All of these irrational habits are confessions of anonymous blog contributors, published on iamneurotic.com, a site dedicated to sharing obsessive tendencies and quirks.

Spun from the popularity of the blog comes the book edition: "i am neurotic (and so are you)," which includes highlights of the best blog contributions alongside photo illustrations.

And iamneurotic.com is just one of many blogs that allow Web surfers to spout off anonymously about their daily dilemmas and deepest desires.
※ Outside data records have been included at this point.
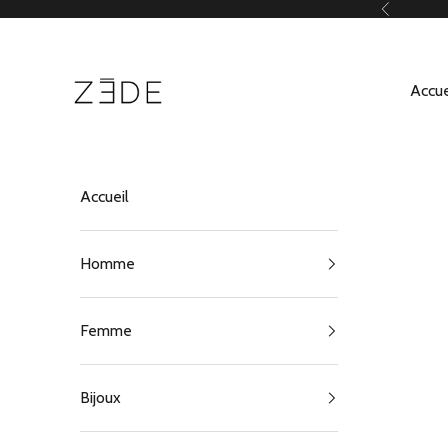
Passer au contenu
Précédent
ZEDE Paris
Accue
Accueil
Homme
Femme
Bijoux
Similar blogs — which have also gotten book deals — include the likes of PostSecret.com ("Extraordinary confessions from ordinary lives"), and FMyLife.com ("Get the guts to spill the beans").

The reason behind the secret-spilling blog phenomenon is up for debate, but UCLA student and iamneurotic.com creator Lilanna Kong said she has a few guesses.

"They [blog contributors] want to get things off their chest and lessen the burden of knowing they have these secrets," Kong said. "They share things they wouldn't normally share, and they don't have to reveal their identity, so they feel protected."

Still, Kong said, she started the blog with her friends not as a form of therapy but as a light-hearted joke that wasn't meant for anyone else to see.

But when another blogger came across the site and linked to it from his blog, traffic started coming in and reached a peak mid-2008.

Kong started posting submissions from other readers on the site, adding icons that let readers "heart" a particular post or say "me, too."

"The icons make it so people don't feel so alone in their neurosis or feel unique and special," Kong said.

She said the site isn't meant to cure anyone's neurotic habits, but it seems to give people peace of mind that there are other people out there with similar habits.

"I'm not a psychologist, but I think if someone has a neurosis that isn't detrimental to his way of life, it's not a terrible thing," Kong said. "They make us different. They are practices that help us get through the day, in a way."

As for people who have detrimental, diagnosed psychiatric disorders, the Internet still seems to be a safe haven — though not necessarily via confessional sites like "i am neurotic," said psychiatrist Fred Rymer.

Rymer, who works in the psychiatry department at the University of Utah, said he has never had a patient use any of the aforementioned sites, but many of his otherwise socially phobic patients "do fine with the Internet."